Focus on a joint research project: SPLENDID

SPLENDID (2012-2014)

Self-paced learning for exploiting noisy, diverse or incomplete data

 

Principal Investigators: 

  • Dr. Nikos Paragios, GALEN project-team, Inria Saclay Île-de-France
  • Prof. Daphne Koller, Stanford University

Research objectives:

Supervised learning requires that all the samples in the training dataset are fully annotated. In many cases, the collection of such datasets is either impossible to obtain (e.g., in computational biology where the ground truth annotation is unknown) or, even if it is possible, it is too expensive (e.g., segmentation of millions of images). SPLENDID would like to move towards a learning paradigm that reflects the true availability of data in real life.
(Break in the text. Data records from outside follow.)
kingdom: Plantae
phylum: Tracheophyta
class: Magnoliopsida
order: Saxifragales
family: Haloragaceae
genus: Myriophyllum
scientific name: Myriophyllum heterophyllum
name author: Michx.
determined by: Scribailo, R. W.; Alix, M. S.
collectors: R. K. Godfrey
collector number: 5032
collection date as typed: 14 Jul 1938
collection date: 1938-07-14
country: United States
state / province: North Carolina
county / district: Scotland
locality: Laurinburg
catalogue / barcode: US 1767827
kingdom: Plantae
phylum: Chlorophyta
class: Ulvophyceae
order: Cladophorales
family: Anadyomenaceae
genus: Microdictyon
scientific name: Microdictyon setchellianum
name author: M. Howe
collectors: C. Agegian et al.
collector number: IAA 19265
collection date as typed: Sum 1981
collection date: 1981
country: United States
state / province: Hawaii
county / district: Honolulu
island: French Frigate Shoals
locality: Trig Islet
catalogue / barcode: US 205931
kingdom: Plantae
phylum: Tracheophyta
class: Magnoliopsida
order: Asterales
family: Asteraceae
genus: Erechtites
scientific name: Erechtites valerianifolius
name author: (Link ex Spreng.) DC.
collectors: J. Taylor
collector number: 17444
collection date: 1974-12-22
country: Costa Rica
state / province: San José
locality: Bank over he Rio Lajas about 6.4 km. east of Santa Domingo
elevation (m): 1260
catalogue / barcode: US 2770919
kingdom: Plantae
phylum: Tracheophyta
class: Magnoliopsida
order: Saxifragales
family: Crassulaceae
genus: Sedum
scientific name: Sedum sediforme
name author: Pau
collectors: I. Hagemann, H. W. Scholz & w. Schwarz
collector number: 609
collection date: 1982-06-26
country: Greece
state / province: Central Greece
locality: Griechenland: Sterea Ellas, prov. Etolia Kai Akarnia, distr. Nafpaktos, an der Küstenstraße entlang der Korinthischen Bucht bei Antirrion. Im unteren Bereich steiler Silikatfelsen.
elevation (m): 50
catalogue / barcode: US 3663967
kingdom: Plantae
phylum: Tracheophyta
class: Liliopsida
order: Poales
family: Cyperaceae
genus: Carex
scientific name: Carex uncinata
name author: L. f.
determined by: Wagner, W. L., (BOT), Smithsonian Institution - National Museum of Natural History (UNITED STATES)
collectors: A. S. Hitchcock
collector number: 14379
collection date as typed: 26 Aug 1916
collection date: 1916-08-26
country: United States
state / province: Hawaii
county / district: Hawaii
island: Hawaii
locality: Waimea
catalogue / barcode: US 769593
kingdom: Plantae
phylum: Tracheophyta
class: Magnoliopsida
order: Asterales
The goal of SPLENDID is thus to develop machine learning techniques that allow exploiting the information present in the following three related categories of data: (i) Diverse data, where some training samples are fully supervised, while other samples are weakly supervised; (ii) Incomplete data, where the training samples have not been fully annotated; and (iii) Noisy data, where some of the training samples may be labeled incorrectly.

Scientific achievements:

SPLENDID results span the following areas: Dissimilarity coefficient learning, Parameter estimation for random walks, Parameter estimation for region-based models, and Local symmetries for contour and object reconstruction.

Publications and Awards:

Follow up:

While Prof. Daphne Koller has left Stanford University to work full-time as the CEO of Coursera, GALEN has pursued its research on this topic with IIIT Hyderabad (supported by a CEFIPRA grant). Preliminary results of this work appeared in the leading conferences on machine learning (NIPS 2014) and computer vision (ECCV 2014 and CVPR 2014).